_What to work on_.
In the passage below on Einstein's light-flash thought experiments, translate this sentence into Spanish: "Einstein does not explain his reasons for the change from a 2-way flash to a 1-way outward-only flash, or how the obvious differences between these scenarios are to be reconciled in his calculations."

_Passage for review_.

Note: x' = x'A1? in (18a) because t = tA1? in (16a).)

Einstein does not explain his reasons for the change from a 2-way flash to a 1-way outward-only flash, or how the obvious differences between these scenarios are to be reconciled in his calculations. The change to a 1-way flash does not significantly affect equation (15), as the corresponding equation for a 2-way flash is: τA2 = 2τA1 = 2ξA1/c. However equation (17) is affected by both the change to a 1-way flash and the choice of flash direction: the time for a 1-way return flash is t = x'/(c+v) and the mean of the 2-way outward and return flash times is t = ½(x'/(c-v) + x'/(c+v)) (see eq. (4)). Therefore equation (8), which is based on a combination of 2-way flash times, is not compatible with (17) and equation (18), which Einstein derives by combining (8) with (17), is invalid.

Thought Experiment B

After equation (18) Einstein states:

‘In an analogous manner we find, by considering rays moving along the other two axes …’.

FIG. 2
Experiment B Light flash along Y-axis of system k.

In this scenario, the origins of k and K coincide at t = τ = 0 and the system k origin moves along the X-axis at velocity v but instead of the light flash travelling to a clock at coordinate ξ on the X-axis, it travels to a clock at coordinate η on the system k Y-axis. Einstein compares how these events are seen by the system k and K observers but, unlike in experiment A equation (4), he considers only a 1-way outward flash. As this scenario is significantly different from experiment A (see discussion below), it is considered here separately as ‘experiment B’ (Fig. 2).

_Information shown_.
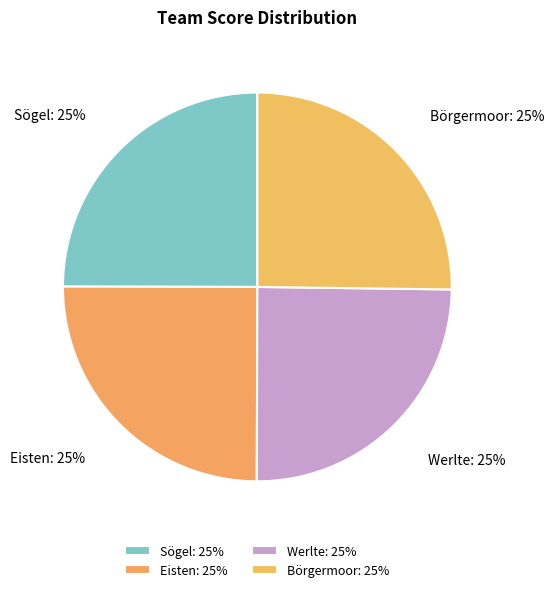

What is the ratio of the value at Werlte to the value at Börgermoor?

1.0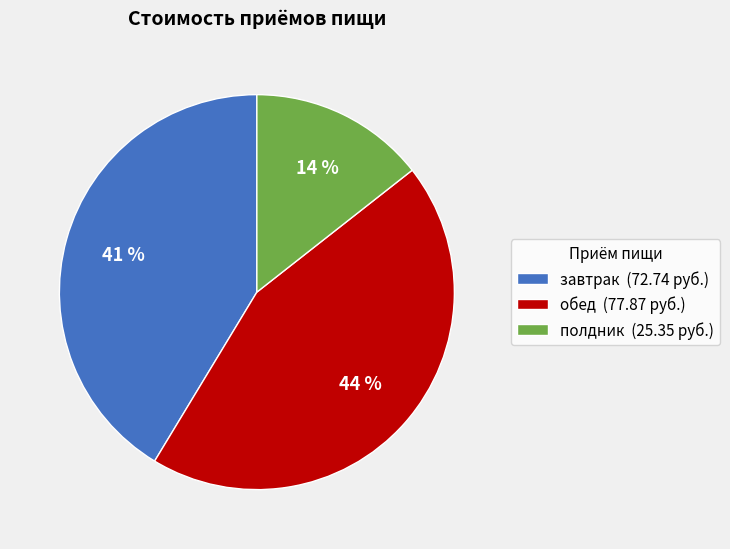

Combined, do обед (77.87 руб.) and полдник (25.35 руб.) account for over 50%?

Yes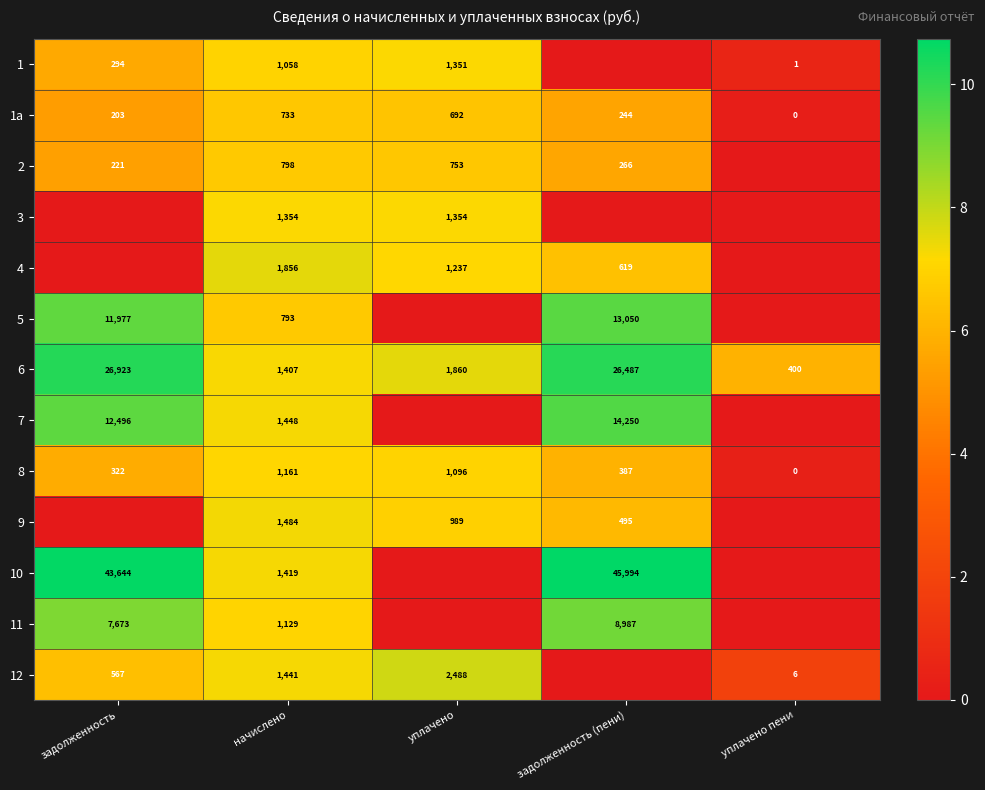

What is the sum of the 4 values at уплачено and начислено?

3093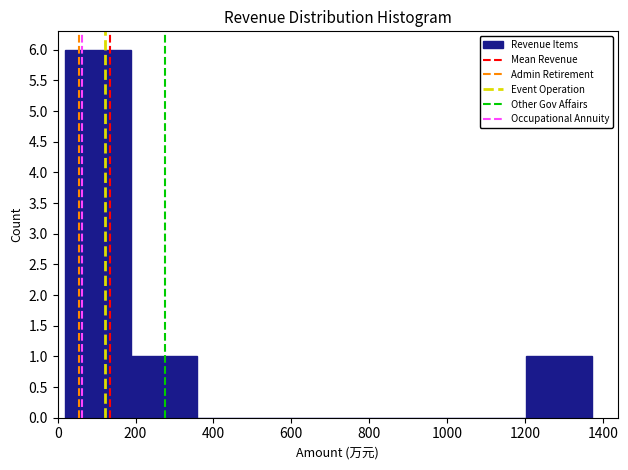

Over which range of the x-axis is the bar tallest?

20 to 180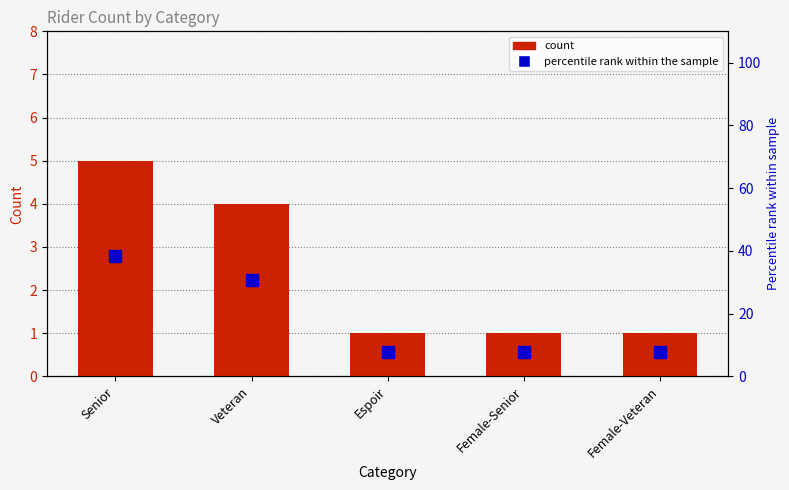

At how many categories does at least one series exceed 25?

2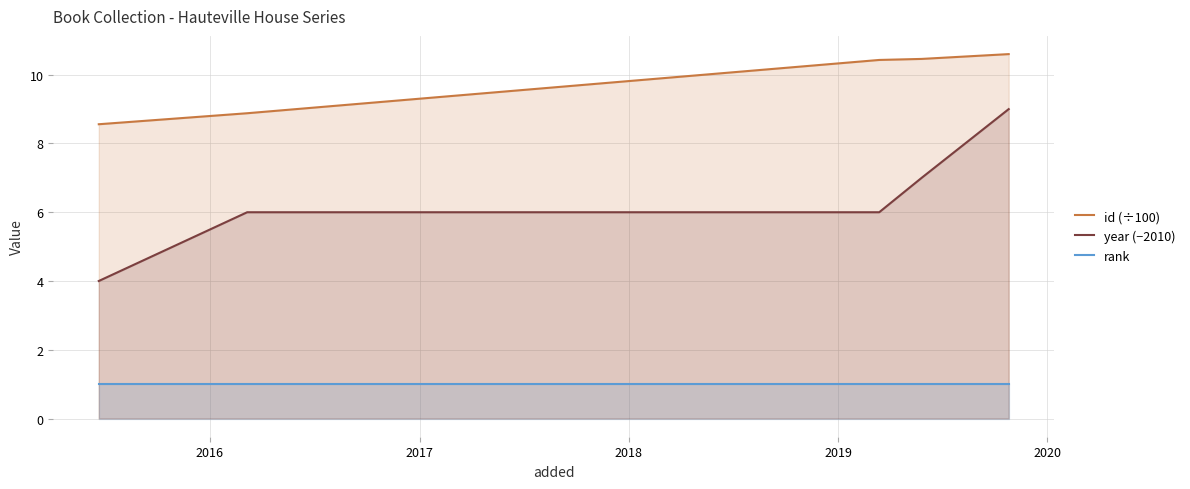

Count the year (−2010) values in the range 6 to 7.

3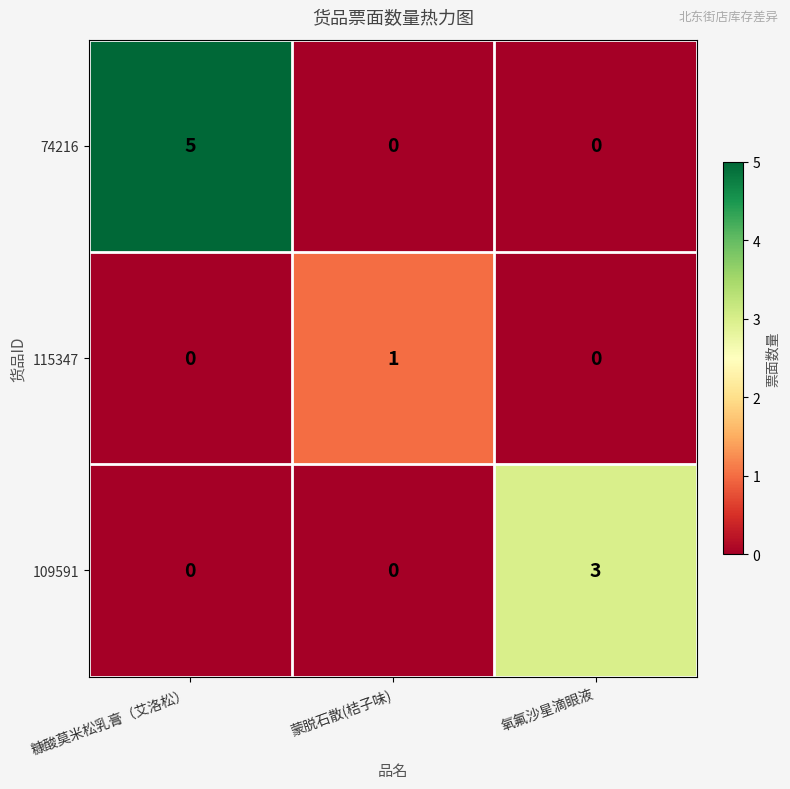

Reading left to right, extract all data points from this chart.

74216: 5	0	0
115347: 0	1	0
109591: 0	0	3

_Result of the exercise_.
Einstein no explica sus razones para el cambio de un destello bidireccional a un destello unidireccional solo de ida, ni cómo deben conciliarse en sus cálculos las evidentes diferencias entre estos escenarios.